What is expected -
Only the lines that hold "potted" should be in the answer, each copied from the data below.

Collected material -
________________________

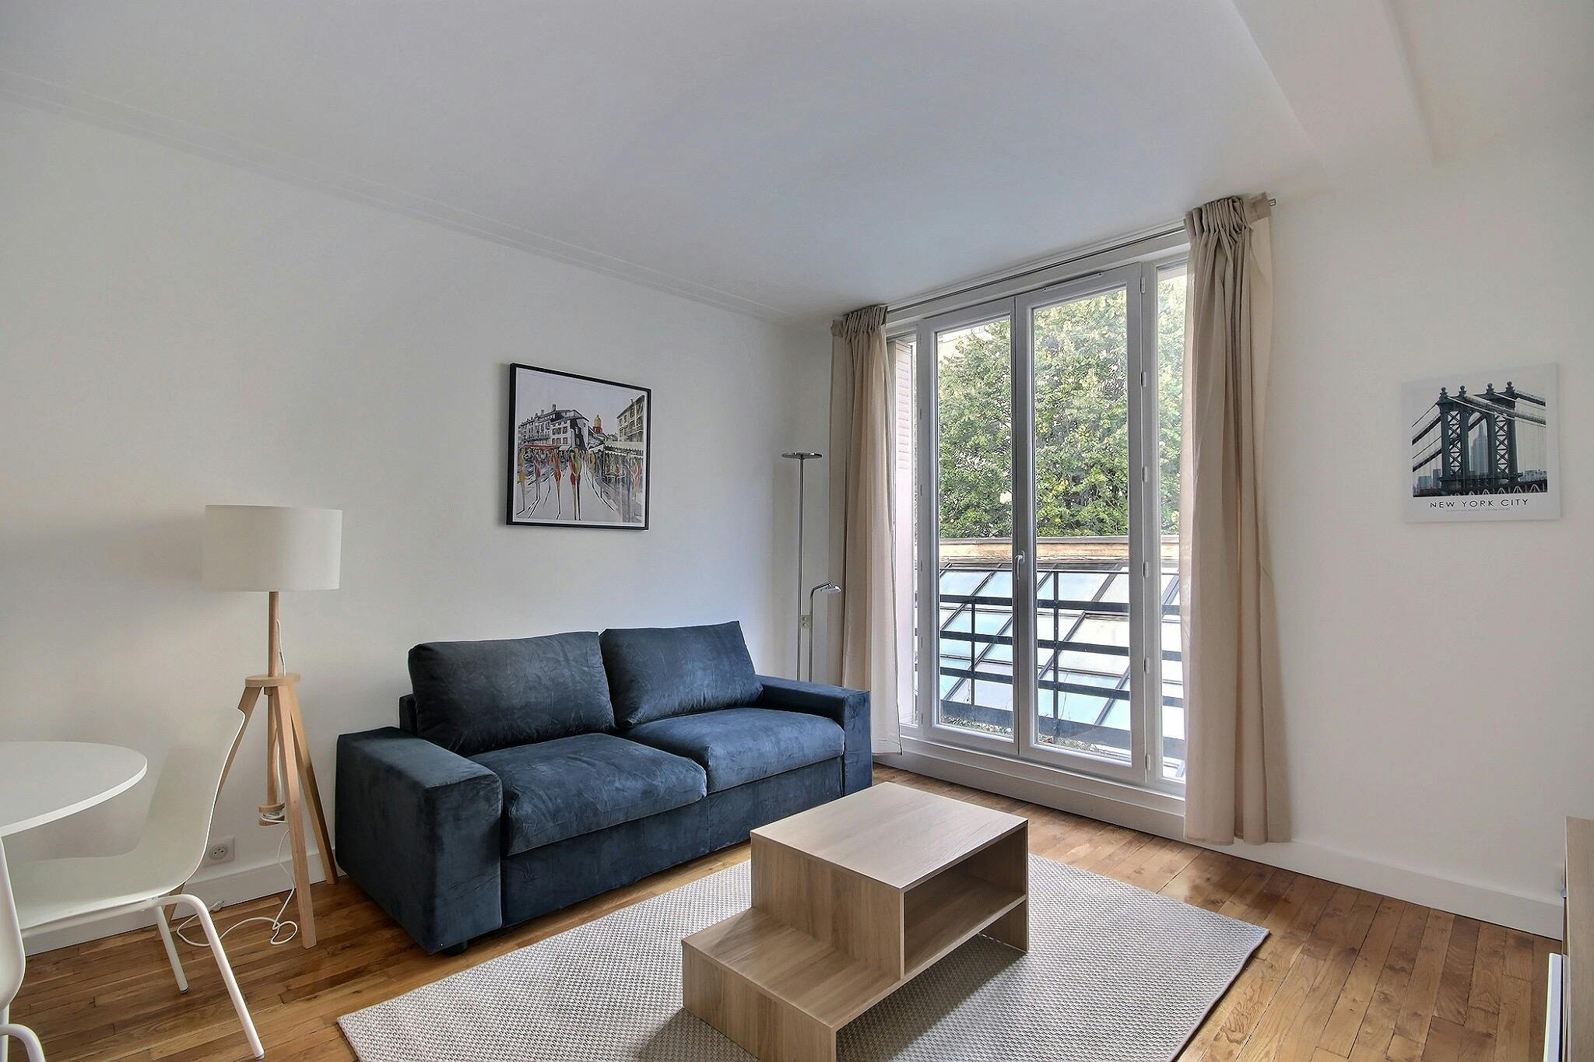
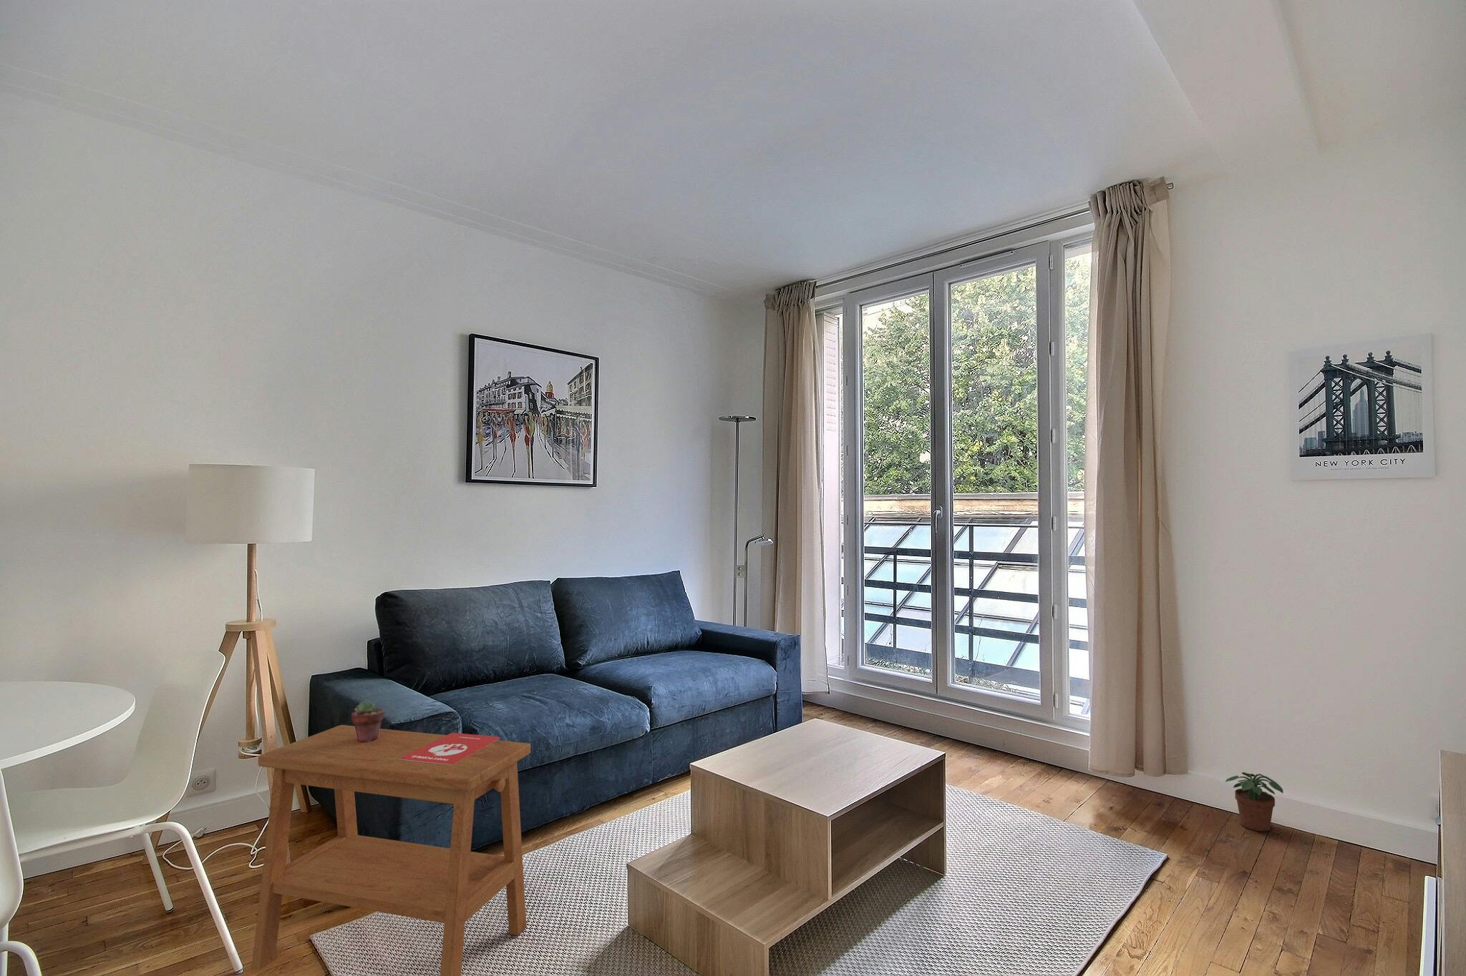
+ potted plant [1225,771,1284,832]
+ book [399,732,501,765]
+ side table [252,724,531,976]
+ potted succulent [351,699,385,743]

________________________

Answer to this task -
+ potted plant [1225,771,1284,832]
+ potted succulent [351,699,385,743]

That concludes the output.